WHAT IS REQUIRED: Can you write out the items again from the line with "right ankle: (285, 533, 18)" up to and including the line with "right ankle: (374, 467, 29)", replacing "wrist" with "hand" and leaving everything else unchanged?

Body or hand keypoint data:
┄┄┄┄┄┄┄┄┄┄

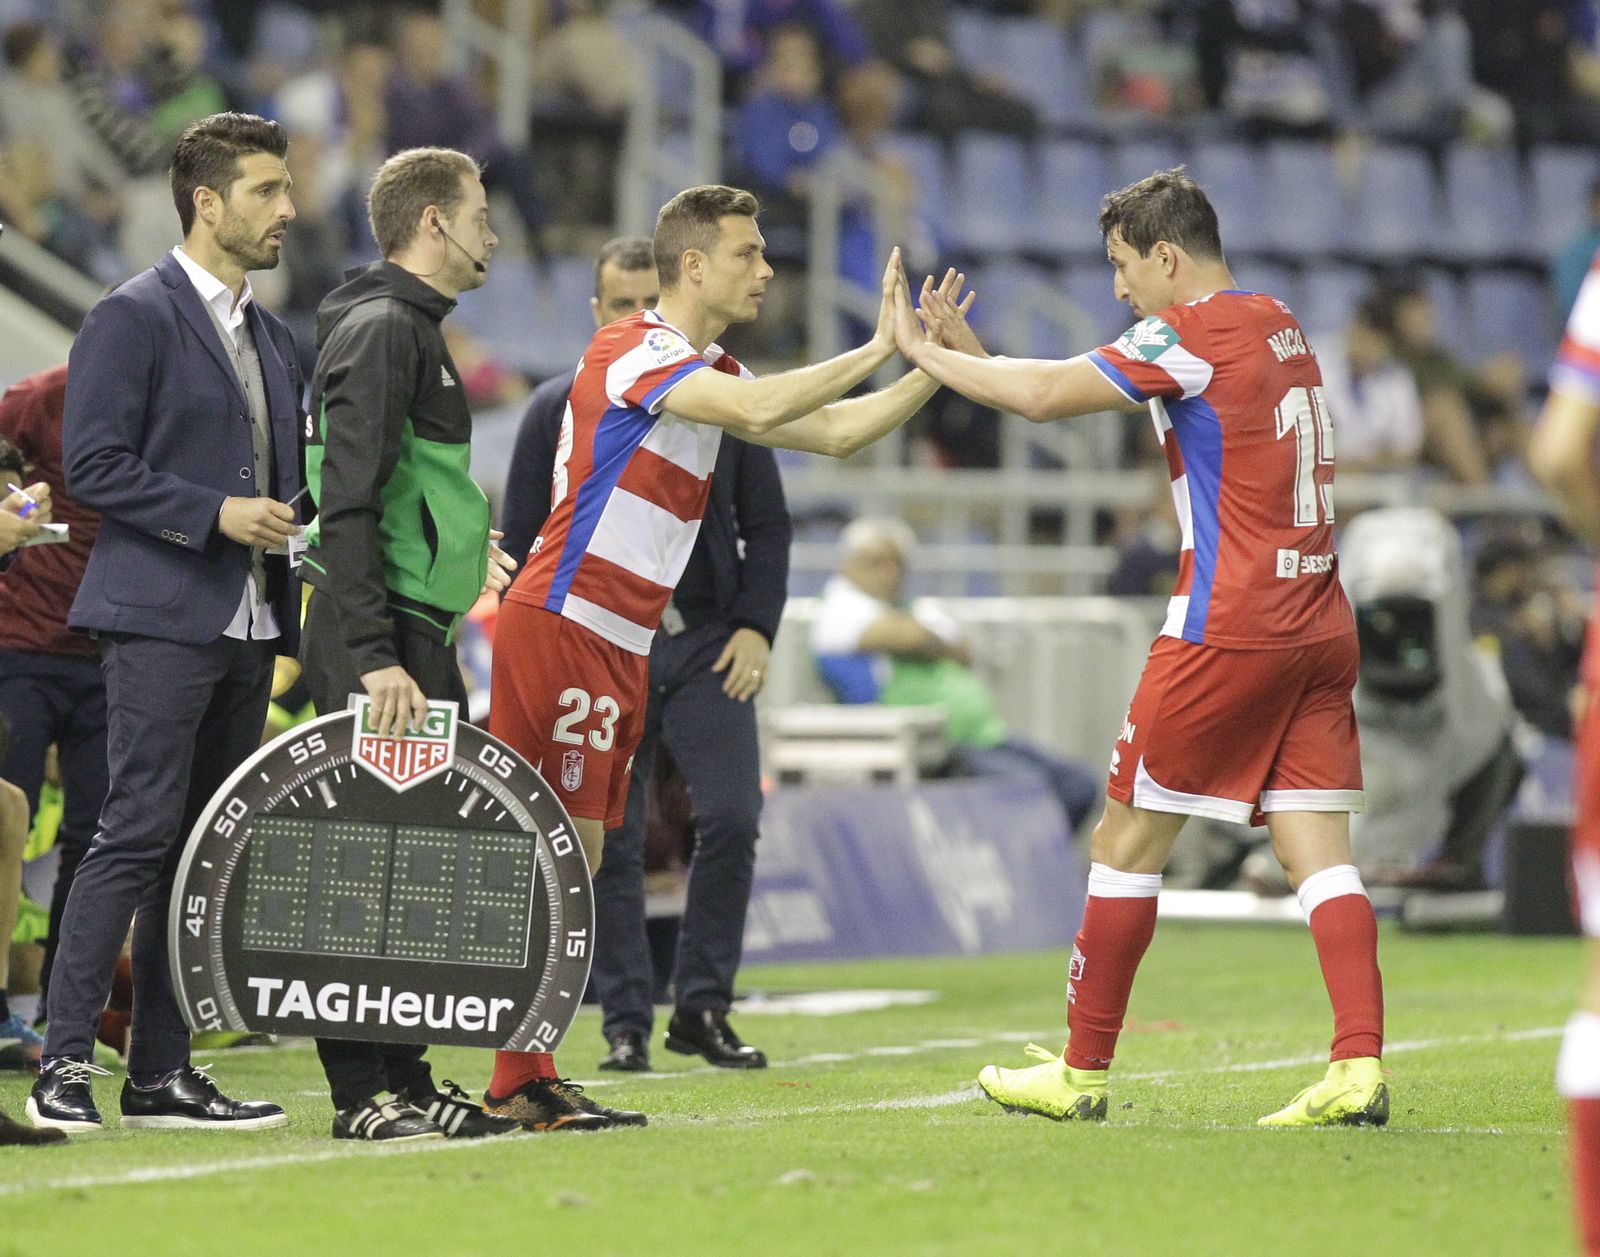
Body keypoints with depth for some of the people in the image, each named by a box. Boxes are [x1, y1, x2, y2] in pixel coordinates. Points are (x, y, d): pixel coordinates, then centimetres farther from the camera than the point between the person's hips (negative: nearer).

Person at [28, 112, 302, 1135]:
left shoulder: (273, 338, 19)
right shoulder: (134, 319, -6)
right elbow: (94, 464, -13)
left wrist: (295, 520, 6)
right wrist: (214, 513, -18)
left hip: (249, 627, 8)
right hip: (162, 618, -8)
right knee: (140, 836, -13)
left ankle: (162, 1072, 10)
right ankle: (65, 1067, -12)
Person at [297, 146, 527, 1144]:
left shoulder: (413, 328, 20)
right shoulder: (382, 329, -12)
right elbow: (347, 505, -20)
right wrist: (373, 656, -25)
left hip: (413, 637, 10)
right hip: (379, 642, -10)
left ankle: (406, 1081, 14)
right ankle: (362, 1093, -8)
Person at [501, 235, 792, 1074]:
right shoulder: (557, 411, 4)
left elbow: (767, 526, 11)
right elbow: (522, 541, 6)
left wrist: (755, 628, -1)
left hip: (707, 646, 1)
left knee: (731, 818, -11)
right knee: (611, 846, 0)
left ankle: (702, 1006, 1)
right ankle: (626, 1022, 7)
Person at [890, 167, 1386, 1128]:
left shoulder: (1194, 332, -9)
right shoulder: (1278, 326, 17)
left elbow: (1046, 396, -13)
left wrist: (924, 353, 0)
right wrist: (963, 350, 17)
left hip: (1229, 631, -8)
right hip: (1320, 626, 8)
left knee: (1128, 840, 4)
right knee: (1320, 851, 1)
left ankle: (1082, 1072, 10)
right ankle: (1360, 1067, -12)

┄┄┄┄┄┄┄┄┄┄

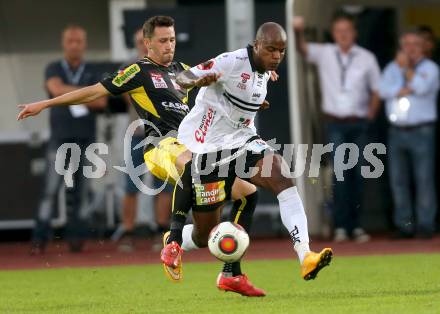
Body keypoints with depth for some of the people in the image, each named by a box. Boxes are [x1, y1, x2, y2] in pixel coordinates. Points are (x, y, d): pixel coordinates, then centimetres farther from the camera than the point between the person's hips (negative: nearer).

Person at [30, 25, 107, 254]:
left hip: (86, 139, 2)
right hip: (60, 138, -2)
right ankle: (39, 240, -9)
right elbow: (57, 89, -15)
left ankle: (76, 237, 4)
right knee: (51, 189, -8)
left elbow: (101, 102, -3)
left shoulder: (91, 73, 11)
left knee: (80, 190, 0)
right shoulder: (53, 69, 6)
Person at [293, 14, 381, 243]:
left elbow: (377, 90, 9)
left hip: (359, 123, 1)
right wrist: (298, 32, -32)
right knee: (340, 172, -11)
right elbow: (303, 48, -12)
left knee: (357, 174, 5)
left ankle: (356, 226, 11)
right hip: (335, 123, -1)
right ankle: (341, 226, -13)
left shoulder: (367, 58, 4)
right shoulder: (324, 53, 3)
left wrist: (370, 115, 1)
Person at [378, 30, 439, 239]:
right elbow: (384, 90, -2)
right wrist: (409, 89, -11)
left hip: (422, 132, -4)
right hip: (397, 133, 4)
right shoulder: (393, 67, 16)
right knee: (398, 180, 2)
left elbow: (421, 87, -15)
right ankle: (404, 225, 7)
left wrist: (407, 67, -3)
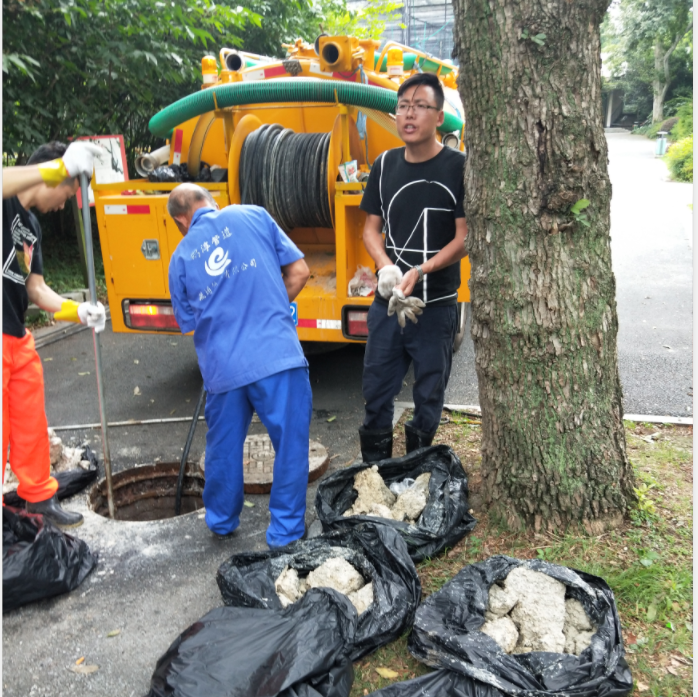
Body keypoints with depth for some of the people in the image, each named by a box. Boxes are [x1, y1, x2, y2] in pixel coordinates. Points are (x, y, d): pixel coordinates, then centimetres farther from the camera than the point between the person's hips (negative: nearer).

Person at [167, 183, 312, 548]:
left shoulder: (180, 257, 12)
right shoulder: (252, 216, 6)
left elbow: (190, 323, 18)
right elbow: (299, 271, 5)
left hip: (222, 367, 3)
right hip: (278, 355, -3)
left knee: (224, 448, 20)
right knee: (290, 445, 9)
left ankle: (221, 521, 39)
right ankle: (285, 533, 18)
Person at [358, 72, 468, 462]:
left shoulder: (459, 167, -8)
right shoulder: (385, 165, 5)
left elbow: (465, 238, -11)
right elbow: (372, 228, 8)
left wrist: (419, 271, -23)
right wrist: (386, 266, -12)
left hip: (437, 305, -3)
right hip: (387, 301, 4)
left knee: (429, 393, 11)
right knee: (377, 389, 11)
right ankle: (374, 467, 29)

┄┄┄┄┄┄┄┄┄┄

ANSWER:
right ankle: (285, 533, 18)
Person at [358, 72, 468, 462]:
left shoulder: (459, 167, -8)
right shoulder: (385, 165, 5)
left elbow: (465, 238, -11)
right elbow: (372, 228, 8)
left hand: (419, 271, -23)
right hand: (386, 266, -12)
left hip: (437, 305, -3)
right hip: (387, 301, 4)
left knee: (429, 393, 11)
right knee: (377, 389, 11)
right ankle: (374, 467, 29)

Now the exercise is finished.